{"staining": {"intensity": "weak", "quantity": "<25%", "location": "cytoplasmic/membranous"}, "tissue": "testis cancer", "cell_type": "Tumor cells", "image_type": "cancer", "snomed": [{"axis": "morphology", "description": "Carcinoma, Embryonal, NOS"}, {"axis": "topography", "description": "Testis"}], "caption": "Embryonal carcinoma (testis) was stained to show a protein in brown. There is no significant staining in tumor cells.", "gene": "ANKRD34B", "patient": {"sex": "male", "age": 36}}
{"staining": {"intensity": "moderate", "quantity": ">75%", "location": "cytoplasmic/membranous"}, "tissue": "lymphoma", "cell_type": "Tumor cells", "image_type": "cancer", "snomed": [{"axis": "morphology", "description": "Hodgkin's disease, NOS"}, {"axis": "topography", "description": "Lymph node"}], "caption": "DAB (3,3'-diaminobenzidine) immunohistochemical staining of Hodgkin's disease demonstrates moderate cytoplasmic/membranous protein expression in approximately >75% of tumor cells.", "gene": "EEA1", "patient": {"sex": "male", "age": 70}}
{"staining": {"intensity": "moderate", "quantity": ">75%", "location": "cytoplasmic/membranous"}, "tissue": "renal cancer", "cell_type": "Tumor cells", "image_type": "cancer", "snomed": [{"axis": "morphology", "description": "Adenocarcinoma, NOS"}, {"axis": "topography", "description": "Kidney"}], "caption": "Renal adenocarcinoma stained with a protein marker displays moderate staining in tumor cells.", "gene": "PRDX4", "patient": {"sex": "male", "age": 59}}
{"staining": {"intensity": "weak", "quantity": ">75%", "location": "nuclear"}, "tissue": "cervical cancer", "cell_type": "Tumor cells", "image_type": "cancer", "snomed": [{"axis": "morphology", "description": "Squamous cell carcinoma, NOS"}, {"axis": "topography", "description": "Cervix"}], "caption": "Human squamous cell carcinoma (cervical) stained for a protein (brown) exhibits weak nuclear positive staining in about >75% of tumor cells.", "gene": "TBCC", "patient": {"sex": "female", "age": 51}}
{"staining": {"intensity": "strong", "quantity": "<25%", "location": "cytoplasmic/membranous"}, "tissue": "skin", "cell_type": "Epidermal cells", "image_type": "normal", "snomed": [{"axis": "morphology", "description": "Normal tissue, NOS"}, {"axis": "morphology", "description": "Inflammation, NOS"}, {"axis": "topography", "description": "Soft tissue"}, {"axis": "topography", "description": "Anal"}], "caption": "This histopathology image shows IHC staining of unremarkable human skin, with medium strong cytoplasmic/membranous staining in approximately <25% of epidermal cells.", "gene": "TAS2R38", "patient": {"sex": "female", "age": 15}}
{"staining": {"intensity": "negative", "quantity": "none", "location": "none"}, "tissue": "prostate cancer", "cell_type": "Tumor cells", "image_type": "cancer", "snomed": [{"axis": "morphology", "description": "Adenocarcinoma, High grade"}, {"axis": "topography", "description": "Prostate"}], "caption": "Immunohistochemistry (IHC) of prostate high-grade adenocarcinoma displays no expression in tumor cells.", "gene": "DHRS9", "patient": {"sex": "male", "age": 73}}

------------------------------------------------

__WHAT IS EXPECTED__
From the entries above, print the lines beginning at the one with "adenocarcinoma stained with" and stopping after the one with "cell carcinoma (cervical)", exactly as written and with nothing else.

__SOLUTION__
{"staining": {"intensity": "moderate", "quantity": ">75%", "location": "cytoplasmic/membranous"}, "tissue": "renal cancer", "cell_type": "Tumor cells", "image_type": "cancer", "snomed": [{"axis": "morphology", "description": "Adenocarcinoma, NOS"}, {"axis": "topography", "description": "Kidney"}], "caption": "Renal adenocarcinoma stained with a protein marker displays moderate staining in tumor cells.", "gene": "PRDX4", "patient": {"sex": "male", "age": 59}}
{"staining": {"intensity": "weak", "quantity": ">75%", "location": "nuclear"}, "tissue": "cervical cancer", "cell_type": "Tumor cells", "image_type": "cancer", "snomed": [{"axis": "morphology", "description": "Squamous cell carcinoma, NOS"}, {"axis": "topography", "description": "Cervix"}], "caption": "Human squamous cell carcinoma (cervical) stained for a protein (brown) exhibits weak nuclear positive staining in about >75% of tumor cells.", "gene": "TBCC", "patient": {"sex": "female", "age": 51}}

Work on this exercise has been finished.